Yani özkütlesel çekimi evrenin genişlemesini durduracaktır. Evren bu kez büzülecektir ve tayflar “Mora” doğru kayma gösterecektir.

Evrendeki madde tutarı EN SON verilere göre şöyle sonuçlandı: evrenin %93’ü ÖLÜ madde mezarlıktır. Yani görünmeyenler %93 gibi bir çoğunluktur. Şu görünenler, ışıyanlar ve ölçümlenebilenler ise %7 oranında gökyüzünde parlayanlardır. Yani biz EVREN mezarlığının 93 kabirini ziyaret eden 7 canlı insan gibiyiz.

Bunun nihilist anlamı şu: Evren zaten ölmüş, geriye kalmış %7 canlı da CAN ÇEKİŞİYOR.

Doğanın dört temel kuvvetinin aynı kökten geldiği ve en başta tek bir ana kuvvetten ayrıldıklarına ilişkin teoremin adı “Birleşik Alanlar Teoremi”dir. Evrenin 4 temel kuvvetinden oluşan bu BÜYÜK BİRLEŞTİRME çabalarının resmi adı, “Great Unified Theories=GUT” teoremidir.

Bu teorem, şimdilik kaydıyla “Çekim” kuvveti dışında diğer üç kuvveti birleştirmiş ama, yanında da bir sürü bilimsel talep getirmiştir. GUT, bize evrende görünmeyen maddeye yeni konuklar getiriyor:

Foton, Graviton, Bozon, gluon yanında, “Birleştirme için gerekli” fotino, gravitino, bozino (Higgs bozonları) ve glueball parçacıklarının teorik varlığını getirdi. Bunların birer kütlesi var. Bu kütle evrenin görünen maddesine ek olarak, görünmeyen karanlık maddesini ikiye katlıyor ve %20 oranına yükseltiyor.
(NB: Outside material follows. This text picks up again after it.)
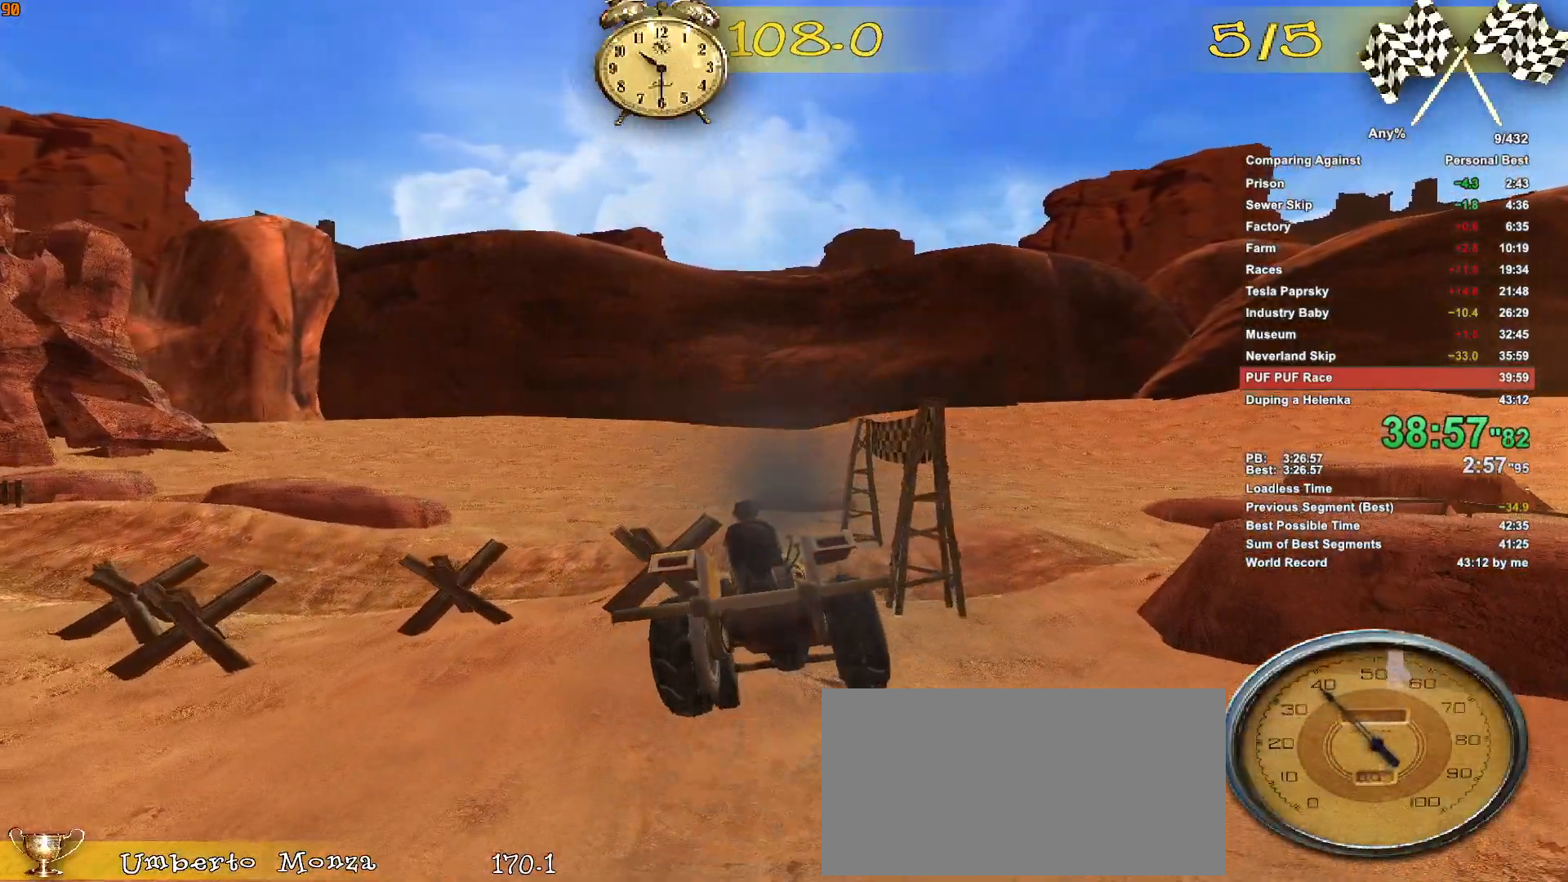
{"keys": [], "mouse": [], "events": [[166, "a", "up"], [300, "a", "down"], [350, "a", "up"], [500, "w", "up"]]}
Bir de garip garip maddeler bulundu. Bunların bir kısmının adı Rishon (Quarklarla ilgili, gluonların renk dinamiğini yöneten beşinci doğa kuvveti gibi bir özellikleri var.) Galaksilerin ülkeler haritası gibi dizaynını üstlenen Conandrumlar var ki bunlar “Galaksi Şablonlarını” oluşturuyor. Yani bir galaksideki 100 milyar ile 1 trilyon arasında değişen yıldız sayısının on katı kadar “Görünmeyen madde” var.

Parlayan yıldızlar, parlamayan o dolgu maddenin birkaç pırıltısı… Evrenin kendi dolgusu ise NÖTRİNO denen, asla görülmeyen ve “ESİR=Ether” sayılan madde ile hiç etkileşmeyen bir hayaletle dolu…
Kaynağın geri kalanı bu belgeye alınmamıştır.